Health Affairs: Simpler billing processes could create major savings

The U.S. system of billing third parties for health care services is complex, expensive and inefficient, and physicians end up using nearly 12 percent of their net patient service revenue to cover the costs of excessive administrative complexity, according to an article in the April edition of Health Affairs.

Bonnie B. Blanchfield, senior research scientist at Massachusetts General Hospital in Boston, and colleagues, used case-study methods to examine and identify the excessive administrative complexity burden imposed on a large urban-based academic teaching hospital’s physician organization.

Blanchfield and colleagues first identified the actual administrative functions, staffing and associated costs relating to the billing, processing and payments of fiscal year (FY) 2006 claims for the organization’s professional billing office and clinical practice.

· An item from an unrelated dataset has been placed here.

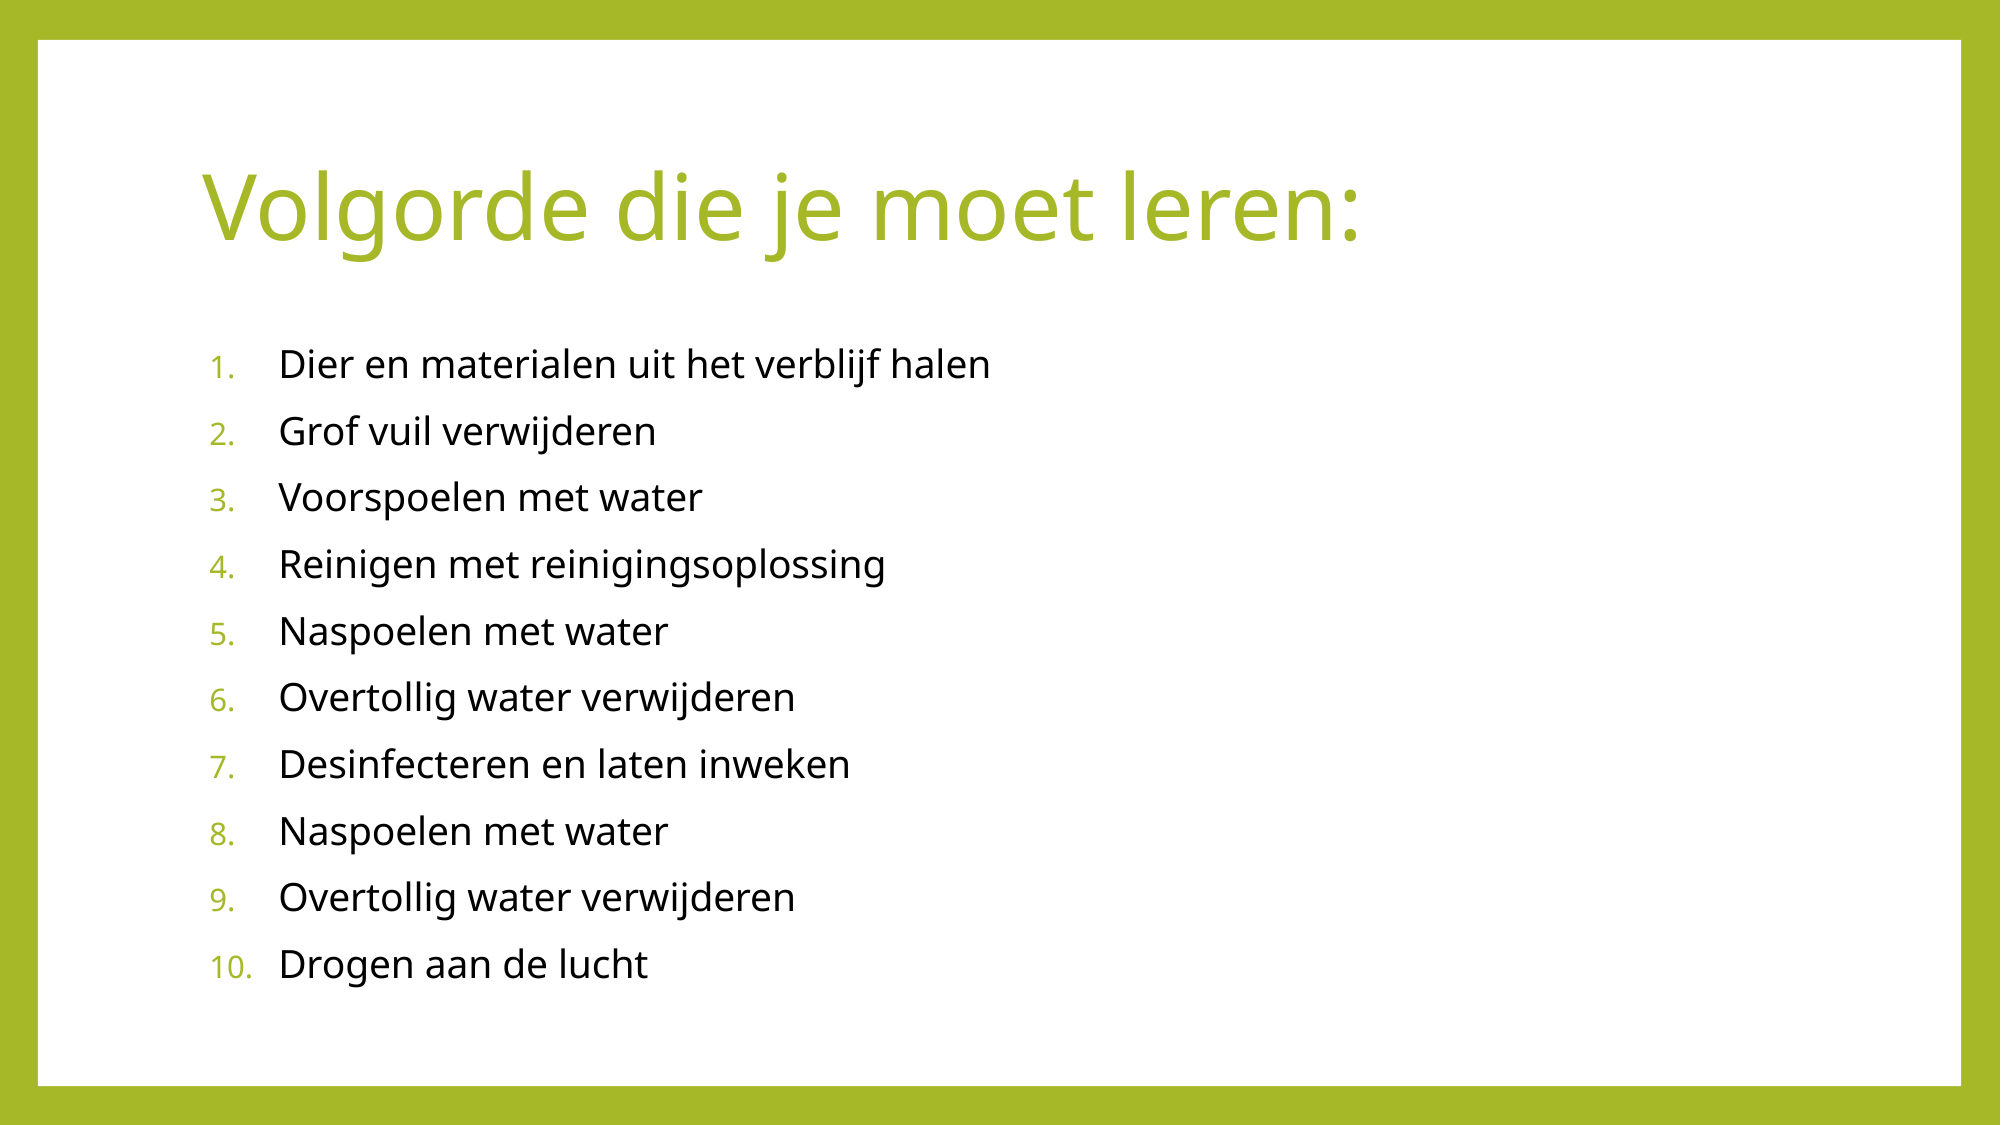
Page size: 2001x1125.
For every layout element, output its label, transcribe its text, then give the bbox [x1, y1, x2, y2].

title Volgorde die je moet leren: [187, 99, 1808, 323]
list Dier en materialen uit het verblijf halen Grof vuil verwijderen Voorspoelen met water Reinigen met reinigingsoplossing Naspoelen met water Overtollig water verwijderen Desinfecteren en laten inweken Naspoelen met water Overtollig water verwijderen Drogen aan de lucht [187, 337, 1808, 1000]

Then a revised staffing model was developed, assuming that the same claims were being processed under a hypothetical set of payment requirements identifying the functions, staffing and associated costs for both the professional billing office and the clinical practices.

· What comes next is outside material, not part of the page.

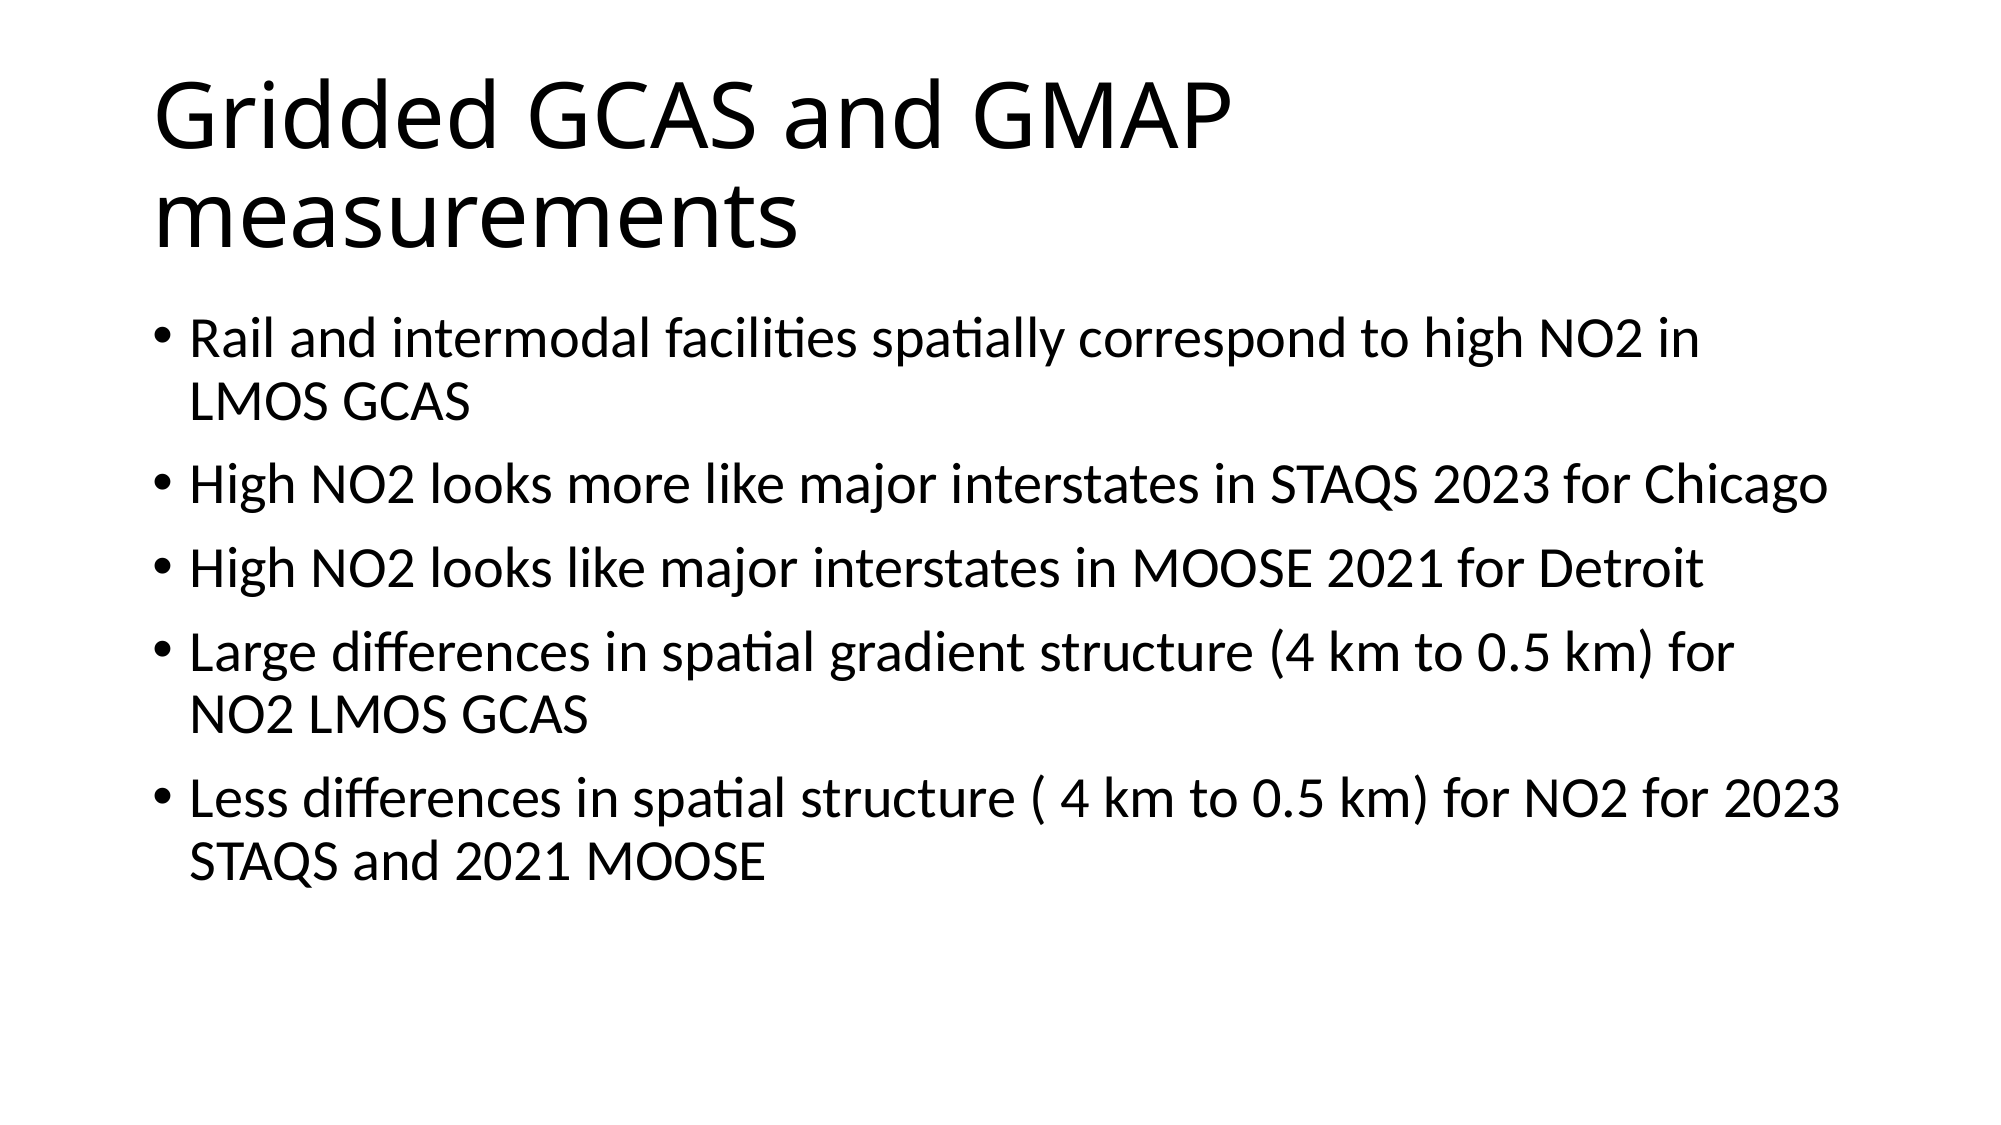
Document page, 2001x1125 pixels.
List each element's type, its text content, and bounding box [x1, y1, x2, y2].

title Gridded GCAS and GMAP measurements [137, 59, 1863, 278]
list Rail and intermodal facilities spatially correspond to high NO2 in LMOS GCAS High NO2 looks more like major interstates in STAQS 2023 for Chicago High NO2 looks like major interstates in MOOSE 2021 for Detroit Large differences in spatial gradient structure (4 km to 0.5 km) for NO2 LMOS GCAS Less differences in spatial structure ( 4 km to 0.5 km) for NO2 for 2023 STAQS and 2021 MOOSE [137, 299, 1863, 1014]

According to the study, the excessive administrative complexity of the payment system was found to exist primarily in two areas: processing and receipt of payments for physician services in the professional billing office; and administrative functions of physicians and their staffs in the clinical practices.

“In FY 2006, the cost of excessive administrative complexity, including both expenses and lost revenue, was nearly $45 million for this organization, or 11.9 percent of net patient revenue,“ stated the authors. “This represents $8.43 of net patient revenue per dollar of burden spent, or $50,250 in burden per physician.”

Of the total estimated administrative complexity burden, 12.5 percent, or $5.6 million, was directly associated with the processing and billing of claims in the professional billing office, according to Blanchfield and colleagues.

The authors discussed some reforms that “go beyond those planned for 2013 in the Patient Protection and Affordable Care Act (PPACA).” PPACA directs health plans to adopt and implement uniform standards for the electronic exchange of health information by 2013, to reduce paperwork and administrative costs. “However, this provision will not address the larger problems of excessive, different and changing requirements imposed on the exchange of all health information, including billing information,” the authors wrote.

An incremental move to one set of payment rules would yield significant dollar savings as well as work-life and productivity opportunities for physicians and their office staffs, according to the report. “Done carefully, administrative simplification could still leave room for a diversity of insurance products and could promote innovation without relying on blunt and opaque administrative processes as a tool,” the authors stated.

Many of the changes under the single-rule-set scenario would result in decreased costs for payers as well, and would provide resources that could be passed on as savings to purchasers and patients or could be used to provide additional needed health services, the authors noted.

A single transparent set of payment rules for multiple payers, a single claim form and standard rules of submission, among other innovations, would reduce the burden on the billing offices of physician organizations, concluded the authors. “On a national scale, our hypothetical modeling of these changes would translate into $7 billion of savings annually for physician and clinical services. Four hours of professional time per physician and five hours of practice support staff time could be saved each week.”